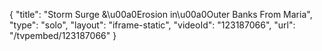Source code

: {
    "title": "Storm Surge &\u00a0Erosion in\u00a0Outer Banks From Maria",
    "type": "solo",
    "layout": "iframe-static",
    "videoId": "123187066",
    "url": "\/tvpembed\/123187066"
}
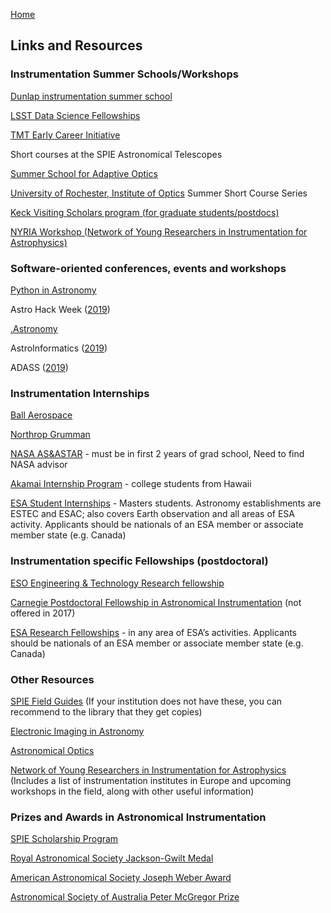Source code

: [Home](index.md)

## Links and Resources

### Instrumentation Summer Schools/Workshops

[Dunlap instrumentation summer school](http://www.dunlap.utoronto.ca/training/summer-school/)

[LSST Data Science Fellowships](https://www.lsstcorporation.org/fellowship_program)

[TMT Early Career Initiative](https://www.tmt.org/page/workforce-development)

Short courses at the SPIE Astronomical Telescopes 

[Summer School for Adaptive Optics](http://cfao.ucolick.org/aosummer.php)

[University of Rochester, Institute of Optics](http://www.hajim.rochester.edu/optics/summer/index.html) Summer Short Course Series

[Keck Visiting Scholars program (for graduate students/postdocs)](https://www2.keck.hawaii.edu/inst/KeckScholar/keck-staff.html)

[NYRIA Workshop (Network of Young Researchers in Instrumentation for Astrophysics)](http://astro-instrumentation.blogspot.com/p/next-meeting-workshop-2017.html)


### Software-oriented conferences, events and workshops

[Python in Astronomy](http://openastronomy.org/pyastro/)

Astro Hack Week ([2019](http://astrohackweek.org/2019/))

[.Astronomy](http://www.dotastronomy.com)

AstroInformatics ([2019](http://astroinformatics2019.org/))

ADASS ([2019](https://www.adass2019.nl/))


### Instrumentation Internships

[Ball Aerospace](http://www.ball.com/aerospace/about-ball-aerospace/careers/college-internships)

[Northrop Grumman](http://www.northropgrumman.com/Careers/Students-Entry-Level/Pages/Internships.aspx)

[NASA AS&ASTAR](https://www.nasa.gov/offices/education/seap-abstracts-AS-ASTAR.html) - must be in first 2 years of grad school, Need to find NASA advisor

[Akamai Internship Program](https://akamaihawaii.org/internships/) - college students from Hawaii

[ESA Student Internships](https://www.esa.int/About_Us/Careers_at_ESA/Student_Internships2) - Masters students. Astronomy establishments are ESTEC and ESAC; also covers Earth observation and all areas of ESA activity. Applicants should be nationals of an ESA member or associate member state (e.g. Canada)

### Instrumentation specific Fellowships (postdoctoral)

[ESO Engineering & Technology Research fellowship](http://www.eso.org/sci/publications/announcements/sciann17061.html)

[Carnegie Postdoctoral Fellowship in Astronomical Instrumentation](http://obs.carnegiescience.edu/fellowships) (not offered in 2017)

[ESA Research Fellowships](https://www.esa.int/About_Us/Careers_at_ESA/Post_Docs_Research_Fellowship) - in any area of ESA’s activities. Applicants should be nationals of an ESA member or associate member state (e.g. Canada)

### Other Resources

[SPIE Field Guides](http://spie.org/publications/books/field-guides) (If your institution does not have these, you can recommend to the library that they get copies)

[Electronic Imaging in Astronomy](https://www.springer.com/us/book/9783540765820)

[Astronomical Optics](https://www.elsevier.com/books/astronomical-optics/schroeder/978-0-12-629810-9)

[Network of Young Researchers in Instrumentation for Astrophysics](http://astro-instrumentation.blogspot.com/p/about-us.html) (Includes a list of instrumentation institutes in Europe and upcoming workshops in the field, along with other useful information)

### Prizes and Awards in Astronomical Instrumentation

[SPIE Scholarship Program](https://spie.org/membership/student-members/scholarships)

[Royal Astronomical Society Jackson-Gwilt Medal](https://ras.ac.uk/awards-and-grants/awards/2275-jackson-gwilt-medal)

[American Astronomical Society Joseph Weber Award](https://aas.org/grants-and-prizes/joseph-weber-award-astronomical-instrumentation)

[Astronomical Society of Australia Peter McGregor Prize](http://asa.astronomy.org.au/pmp.php)
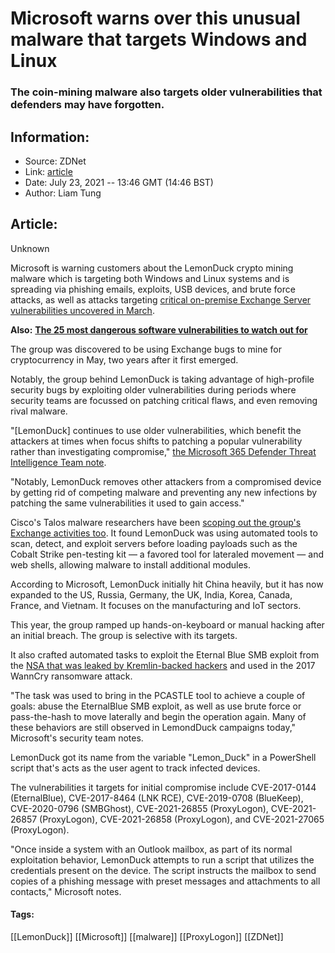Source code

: # Microsoft warns over this unusual malware that targets Windows and Linux
### The coin-mining malware also targets older vulnerabilities that defenders may have forgotten.

## Information:
+ Source: ZDNet
+ Link: [article](https://www.zdnet.com/article/microsoft-warns-over-this-unusual-malware-that-targets-windows-and-linux/)
+ Date: July 23, 2021 -- 13:46 GMT (14:46 BST)
+ Author: Liam Tung


## Article:
Unknown

Microsoft is warning customers about the LemonDuck crypto mining malware which is targeting both Windows and Linux systems and is spreading via phishing emails, exploits, USB devices, and brute force attacks, as well as attacks targeting [critical on-premise Exchange Server vulnerabilities uncovered in March](https://www.zdnet.com/article/exchange-server-attacks-microsoft-shares-intelligence-on-post-compromise-activities/).  


**Also:** [**The 25 most dangerous software vulnerabilities to watch out for**](https://www.zdnet.com/article/cybersecurity-these-are-the-most-dangerous-and-most-common-software-vulnerabilities-to-watch-out-for/)

The group was discovered to be using Exchange bugs to mine for cryptocurrency in May, two years after it first emerged.         

Notably, the group behind LemonDuck is taking advantage of high-profile security bugs by exploiting older vulnerabilities during periods where security teams are focussed on patching critical flaws, and even removing rival malware.  

"[LemonDuck] continues to use older vulnerabilities, which benefit the attackers at times when focus shifts to patching a popular vulnerability rather than investigating compromise," [the Microsoft 365 Defender Threat Intelligence Team note](https://www.microsoft.com/security/blog/2021/07/22/when-coin-miners-evolve-part-1-exposing-lemonduck-and-lemoncat-modern-mining-malware-infrastructure/).  

"Notably, LemonDuck removes other attackers from a compromised device by getting rid of competing malware and preventing any new infections by patching the same vulnerabilities it used to gain access." 

Cisco's Talos malware researchers have been [scoping out the group's Exchange activities too](https://www.zdnet.com/article/lemon-duck-hacking-group-adopts-microsoft-exchange-server-vulnerabilities-in-new-attacks/). It found LemonDuck was using automated tools to scan, detect, and exploit servers before loading payloads such as the Cobalt Strike pen-testing kit — a favored tool for lateraled movement — and web shells, allowing malware to install additional modules.  






According to Microsoft, LemonDuck initially hit China heavily, but it has now expanded to the US, Russia, Germany, the UK, India, Korea, Canada, France, and Vietnam. It focuses on the manufacturing and IoT sectors. 

This year, the group ramped up hands-on-keyboard or manual hacking after an initial breach. The group is selective with its targets.  

It also crafted automated tasks to exploit the Eternal Blue SMB exploit from the [NSA that was leaked by Kremlin-backed hackers](https://www.zdnet.com/article/leaked-nsa-hacking-exploit-used-in-wannacry-ransomware-is-now-powering-trojan-malware/) and used in the 2017 WannCry ransomware attack. 

"The task was used to bring in the PCASTLE tool to achieve a couple of goals: abuse the EternalBlue SMB exploit, as well as use brute force or pass-the-hash to move laterally and begin the operation again. Many of these behaviors are still observed in LemondDuck campaigns today," Microsoft's security team notes.  

LemonDuck got its name from the variable "Lemon\_Duck" in a PowerShell script that's acts as the user agent to track infected devices.  

The vulnerabilities it targets for initial compromise include CVE-2017-0144 (EternalBlue), CVE-2017-8464 (LNK RCE), CVE-2019-0708 (BlueKeep), CVE-2020-0796 (SMBGhost), CVE-2021-26855 (ProxyLogon), CVE-2021-26857 (ProxyLogon), CVE-2021-26858 (ProxyLogon), and CVE-2021-27065 (ProxyLogon). 

"Once inside a system with an Outlook mailbox, as part of its normal exploitation behavior, LemonDuck attempts to run a script that utilizes the credentials present on the device. The script instructs the mailbox to send copies of a phishing message with preset messages and attachments to all contacts," Microsoft notes.  






#### Tags:
[[LemonDuck]] [[Microsoft]] [[malware]] [[ProxyLogon]] [[ZDNet]]
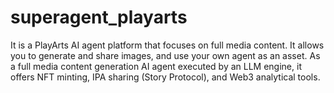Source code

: # superagent_playarts
It is a PlayArts AI agent platform that focuses on full media content. It allows you to generate and share images, and use your own agent as an asset. As a full media content generation AI agent executed by an LLM engine, it offers NFT minting, IPA sharing (Story Protocol), and Web3 analytical tools.
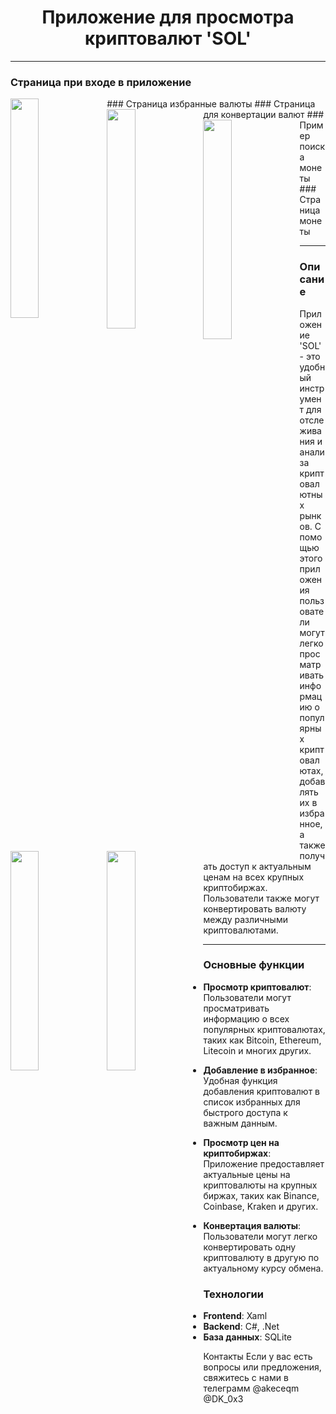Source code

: <div align="center">
  <h1 align="center" font-size=24>Приложение для просмотра криптовалют 'SOL'</h1>
</div>

---
### Страница при входе в приложение
<img src="https://github.com/Dimas-K45/CryptoWPFX_Alpha_3.22/blob/master/ReadmeImg/main.jpg" width="30%" align="left" />
### Страница избранные валюты
<img src="https://github.com/Dimas-K45/CryptoWPFX_Alpha_3.22/blob/master/ReadmeImg/favorites.jpg" width="30%" align="left" />
### Страница для конвертации валют
<img src="https://github.com/Dimas-K45/CryptoWPFX_Alpha_3.22/blob/master/ReadmeImg/convert.png" width="30%" align="left" />
### Пример поиска монеты
<img src="https://github.com/Dimas-K45/CryptoWPFX_Alpha_3.22/blob/master/ReadmeImg/search.png" width="30%" align="left" />
### Страница монеты
<img src="https://github.com/Dimas-K45/CryptoWPFX_Alpha_3.22/blob/master/ReadmeImg/token.jpg" width="30%" align="left" />

---

### Описание
Приложение 'SOL' - это удобный инструмент для отслеживания и анализа криптовалютных рынков. С помощью этого приложения пользователи могут легко просматривать информацию о популярных криптовалютах, добавлять их в избранное, а также получать доступ к актуальным ценам на всех крупных криптобиржах. Пользователи также могут конвертировать валюту между различными криптовалютами.

---

### Основные функции
- **Просмотр криптовалют**: Пользователи могут просматривать информацию о всех популярных криптовалютах, таких как Bitcoin, Ethereum, Litecoin и многих других.
  
- **Добавление в избранное**: Удобная функция добавления криптовалют в список избранных для быстрого доступа к важным данным.

- **Просмотр цен на криптобиржах**: Приложение предоставляет актуальные цены на криптовалюты на крупных биржах, таких как Binance, Coinbase, Kraken и других.

- **Конвертация валюты**: Пользователи могут легко конвертировать одну криптовалюту в другую по актуальному курсу обмена.

### Технологии
- **Frontend**: Xaml
- **Backend**: C#, .Net
- **База данных**: SQLite

Контакты
Если у вас есть вопросы или предложения, свяжитесь с нами в телеграмм  @akeceqm @DK_0x3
• • • •
Print out the entries above word for word from the first line to the line containing "### Instrumentation Internships", both included, omitting the pictures.

Source code

: {
    "title": "Storm Surge &\u00a0Erosion in\u00a0Outer Banks From Maria",
    "type": "solo",
    "layout": "iframe-static",
    "videoId": "123187066",
    "url": "\/tvpembed\/123187066"
}
Source code

: [Home](index.md)

## Links and Resources

### Instrumentation Summer Schools/Workshops

[Dunlap instrumentation summer school](http://www.dunlap.utoronto.ca/training/summer-school/)

[LSST Data Science Fellowships](https://www.lsstcorporation.org/fellowship_program)

[TMT Early Career Initiative](https://www.tmt.org/page/workforce-development)

Short courses at the SPIE Astronomical Telescopes 

[Summer School for Adaptive Optics](http://cfao.ucolick.org/aosummer.php)

[University of Rochester, Institute of Optics](http://www.hajim.rochester.edu/optics/summer/index.html) Summer Short Course Series

[Keck Visiting Scholars program (for graduate students/postdocs)](https://www2.keck.hawaii.edu/inst/KeckScholar/keck-staff.html)

[NYRIA Workshop (Network of Young Researchers in Instrumentation for Astrophysics)](http://astro-instrumentation.blogspot.com/p/next-meeting-workshop-2017.html)


### Software-oriented conferences, events and workshops

[Python in Astronomy](http://openastronomy.org/pyastro/)

Astro Hack Week ([2019](http://astrohackweek.org/2019/))

[.Astronomy](http://www.dotastronomy.com)

AstroInformatics ([2019](http://astroinformatics2019.org/))

ADASS ([2019](https://www.adass2019.nl/))


### Instrumentation Internships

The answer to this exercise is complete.